Bisnis.com, JAKARTA – Mayoritas bursa saham Asia masih melemah hari ini, Rabu (18/3/2020) karena para pelaku pasar terus mempertimbangkan efektivitas stimulus fiskal dan moneter untuk melawan dampak virus corona terhadap ekonomi.
Kontrak berjangka S&P 500 kembali melemah ke batas terendah setelah indeks menguat 6 persen pada hari Selasa. Sementara itu, indeks MSCI Asia Pacific di luar Jepang melemah 3,27 persen atau 17,83 poin ke level 527,06 pada pukul 15.03 WIB.
Indeks Topix Jepang ditutup menguat 0,19 persen, tetapi tidak diikuti oleh indeks Nikkei 225 yang berakhir melemah 1,68 persen. Di Korea Selatan, indeks Kospi ditutu anjlok 4,86 persen.
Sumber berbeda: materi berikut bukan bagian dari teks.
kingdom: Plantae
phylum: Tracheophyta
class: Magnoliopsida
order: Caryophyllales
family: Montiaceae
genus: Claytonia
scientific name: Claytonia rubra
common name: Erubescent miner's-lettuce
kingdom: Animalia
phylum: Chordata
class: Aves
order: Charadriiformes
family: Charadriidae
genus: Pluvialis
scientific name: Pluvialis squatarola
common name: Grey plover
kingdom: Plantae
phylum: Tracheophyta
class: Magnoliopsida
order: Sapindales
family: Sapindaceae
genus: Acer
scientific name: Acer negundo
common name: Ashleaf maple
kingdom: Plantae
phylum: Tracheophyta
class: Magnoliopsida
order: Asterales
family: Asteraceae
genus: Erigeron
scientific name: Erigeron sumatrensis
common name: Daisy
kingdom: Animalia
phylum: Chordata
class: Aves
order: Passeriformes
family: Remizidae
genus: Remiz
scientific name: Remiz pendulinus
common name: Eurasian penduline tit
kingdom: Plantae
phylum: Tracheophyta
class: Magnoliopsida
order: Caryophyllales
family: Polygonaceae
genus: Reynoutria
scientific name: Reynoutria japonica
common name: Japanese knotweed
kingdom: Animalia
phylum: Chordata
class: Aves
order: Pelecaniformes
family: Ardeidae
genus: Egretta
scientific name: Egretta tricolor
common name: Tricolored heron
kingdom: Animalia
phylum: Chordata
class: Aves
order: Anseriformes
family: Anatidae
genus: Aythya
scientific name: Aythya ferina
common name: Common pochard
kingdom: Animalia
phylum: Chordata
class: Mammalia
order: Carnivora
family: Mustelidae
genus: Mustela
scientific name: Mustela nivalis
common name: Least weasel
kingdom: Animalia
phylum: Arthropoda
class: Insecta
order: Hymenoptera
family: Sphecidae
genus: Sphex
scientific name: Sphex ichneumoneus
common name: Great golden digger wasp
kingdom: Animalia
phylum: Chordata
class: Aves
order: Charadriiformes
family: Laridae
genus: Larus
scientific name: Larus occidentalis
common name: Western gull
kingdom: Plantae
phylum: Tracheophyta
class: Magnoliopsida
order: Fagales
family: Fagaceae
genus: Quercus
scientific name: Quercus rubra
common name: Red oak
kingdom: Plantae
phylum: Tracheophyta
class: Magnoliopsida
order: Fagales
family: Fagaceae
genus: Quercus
Sementara itu, indeks Shanghai Composite dan CSI 300 di China melemah masing-masing 1,83 persen dan 1,98 persen. Adapun indeks Hang Seng di Hong Kong berakhir melemah 4,18 persen.
Setelah Presiden AS Donald Trump mengumumkan paket fiskal besar, Menteri Keuangan Steven Mnuchin memperingatkan bahwa virus corona (Covid-19) dapat menyebabkan tingkat pengangguran di AS melonjak jadi 20 persen jika pemerintah tidak melakukan intervensi.
Sementara itu, sejumlah negara terus meningkatkan upaya membatasi pergerakan orang-orang dalam upaya mengatasi penyebaran virus. Gedung Putih memerintahkan pegawai pemerintah federal untuk bekerja dari rumah. Sementara itu, Eropa dan Taiwan memutuskan untuk menutup perbatasan.
"Unsur dasar yang hilang untuk pemulihan selera risiko yang berkelanjutan adalah beberapa bukti bahwa pertumbuhan tingkat infeksi Covid-19 secara global telah memuncak," kata Paul O'Connor, kepala investasi di Janus Henderson Investors.
"Jelas, kita belum sampai (pada titik itu)," lanjutnya, seperti dikutip Bloomberg.
Rencana stimulus AS yang bertujuan untuk mencegah dampak terburuk dari krisis yang dapat menjerumuskan banyak ekonomi dunia ke dalam resesi diperkirakan mencapai US$1,2 triliun. Sementara itu, Federal Reserve memperkenalkan kembali kebijakan moneter tambahan untuk menstabilkan pasar keuangan.
Kepala investasi AIA Group, Mark Konyn, mengatakan “Saya kira kita belum keluar dari hutan dalam hal likuiditas,” Mark Konyn, kepala investasi di AIA Group di Hong Kong, mengatakan kepada Bloomberg TV. "Ini pertanyaan kapan langkah fiskal akan memiliki kemanjuran paling besar."